St Paul’s Anglican cathedral restoration cost doubles to over €7 million

Pro-cathedral and undercroft have potential to become social hub, Martin Scicluna said

The estimated cost of restoring St Paul's Anglican Pro-Cathedral has shot up to €7 million
The estimated cost of restoring St Paul's Anglican Pro-Cathedral has shot up to €7 million

The estimated cost of saving and restoring St Paul’s Anglican Pro-Cathedral in Valletta has shot up to over €7 million, double what had originally been estimated 14 months ago.

Save Valletta Skyline co-chair Martin Scicluna said one of the main reasons behind this was that over the last two years or so, the construction boom has added a huge cost-push factor, which meant that the tenders for the restoration had to reflect the reality of the new market.

Another factor which pushed the price up is that when the original costs were estimated, detailed technical information about the state of the pro-cathedral building, and its tower and spire, had not yet been obtained.

The cost premium which has to be paid for any restoration work in Valletta was another reason the estimates had risen so sharply, Scicluna said.

The response for fund-raising had been very positive, he noted, with €1 million having been collected from several individuals. Around €1.2 million had also been obtained by way of European Union funding, bringing the total raised so far to €2.2 million.

Scicluna said that Save Valletta Skyline had held lengthy discussions with the government about securing another €5 million in funds from the EU, however these had not yet been concluded.

“We will keep going until we get the funds,” he underscored, “We can’t give up at this stage.”

The objective of the project is to preserve and restore the pro-cathedral, and stimulate social regeneration in the area, Scicluna said, highlighting however that the regeneration initiative would not only look to save the building itself, but also to transform the area into a vibrant community centre and tourist attraction.
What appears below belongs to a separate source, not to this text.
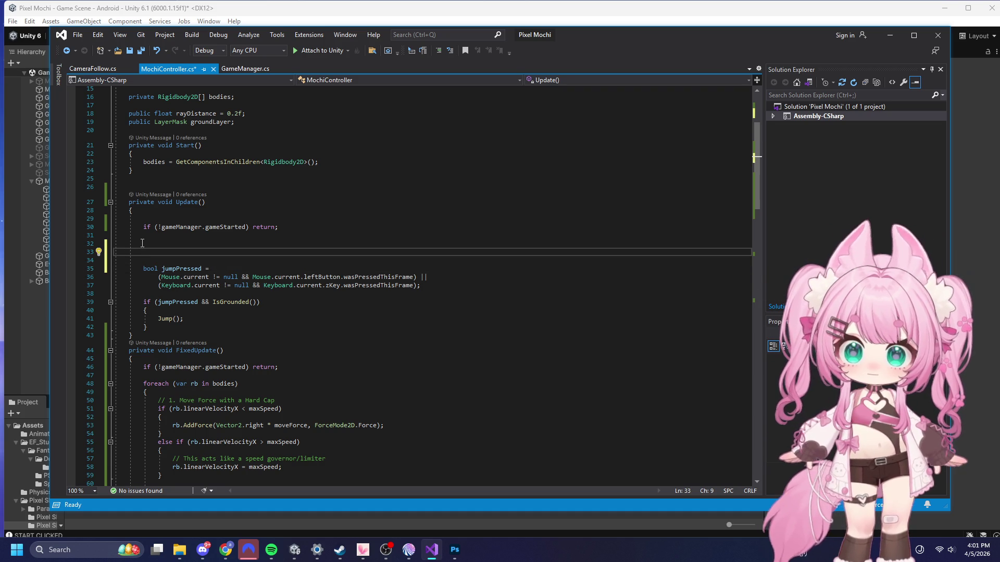
type("// Toggle Climb Ability         if (Keyboard.current != null && Keyboard.current.xKey.wasPressedThisFrame)         {             canClimbWalls = !canClimbWalls;             Debug.Log(\"Climb Mode: \" + canClimbWalls);         }")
Over time, the building's structure has decayed
Over time, the building's structure has decayed

“We want to maximise the potential of under-exploited cultural assets in the building,” he said, “The pro-cathedral and its undercroft can become a social hub for the community - a venue for musical concerts, meetings and exhibitions, lectures and seminars…”

Scicluna emphasised that the project would be undertaken in such as way as to minimise the inconvenience caused to those who live in the area, in application of the project team's "good neighbour" policy.
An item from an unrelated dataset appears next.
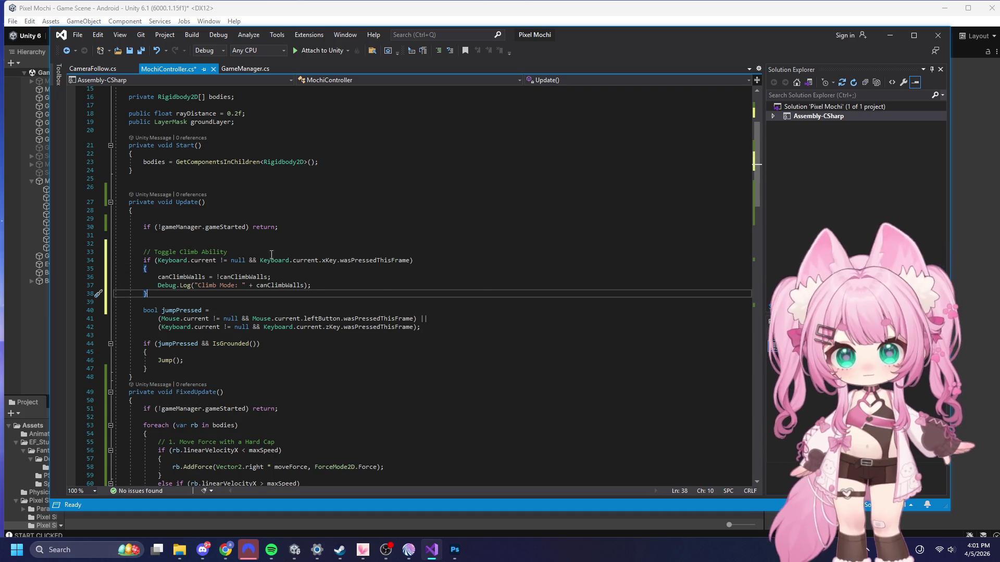
left_click(340, 283)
Tower was hit by shell in World War II

Photos of the pro-cathedral taken in 1943 show damage the building sustained in the war (Source: Australian War Memorial)
Photos of the pro-cathedral taken in 1943 show damage the building sustained in the war (Source: Australian War Memorial)
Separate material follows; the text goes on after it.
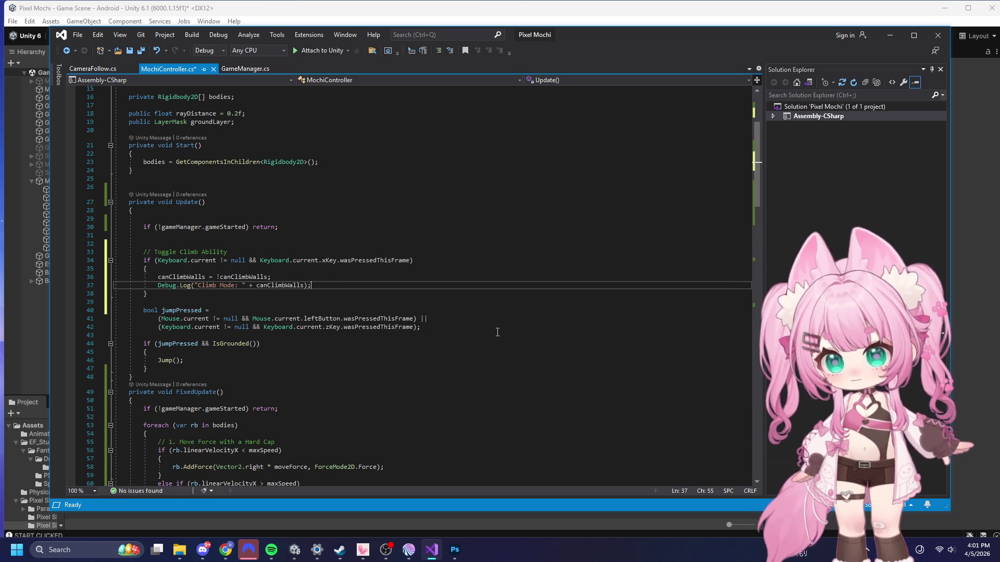
scroll(294, 328, "down", 8)
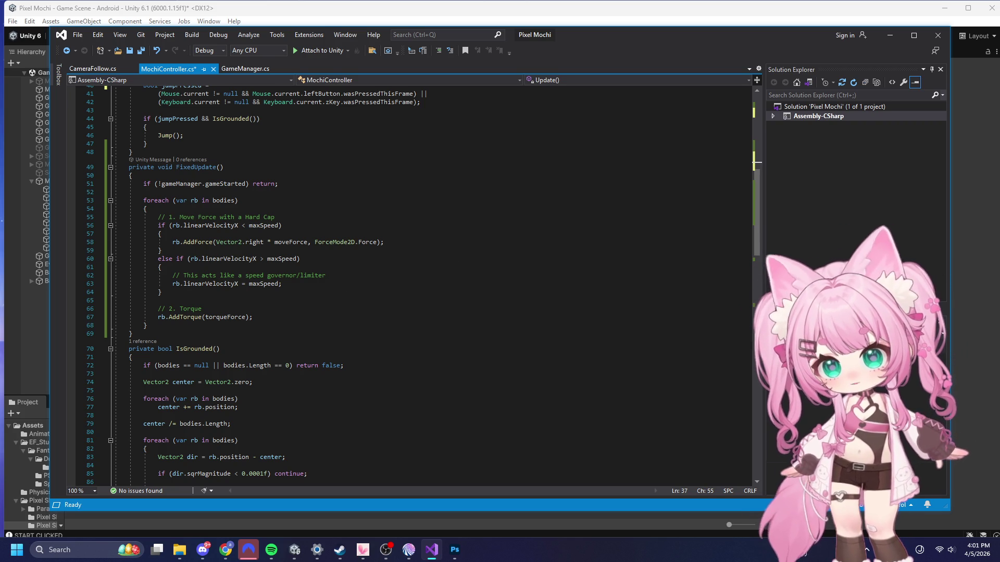
key("alt+Tab")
Research carried out by Architecture Project, the team charged with the restoration, discovered that the pro-cathedral had been hit by a bomb or shell in 1942 during World War II - an event for which no records have been found - which had affected the building’s structural integrity.

It was also uncovered that the tower and spire - which, at 67 metres high, it the tallest in Valletta - was constructed with metal elements within it, which have over time eroded and expanded, causing further structural decay.

The decay is capable of causing further significant damage to the building, the architects found, which could render the pro-cathedral and tower unsafe, making the project necessary not only from a cultural point of view, but also in the interest of safety.

"The overriding major challenge of the restoration concerns the 67m high tower and spire, the metal elements within which have been eroded," Scicluna said.

"The second challenge is dealing with the roof ceiling, which had been replaced at the turn of the millenium with a polystyrene structure. We need to change this to bring it closer to its original historical state, aiming to re-establish the visual effects of the original timbre soffit," he said.

In terms of a schedule, the architects working on the project have estimated that work on the tower should be completed by the end of 2019, while that on the pro-cathedral's roof should be finished by mid-2020. Internal church works should conclude around the end of 2020, and works on the building’s exterior by the end of 2021.

Work on the internal tower scaffolding should start in the next few months, Scicluna said.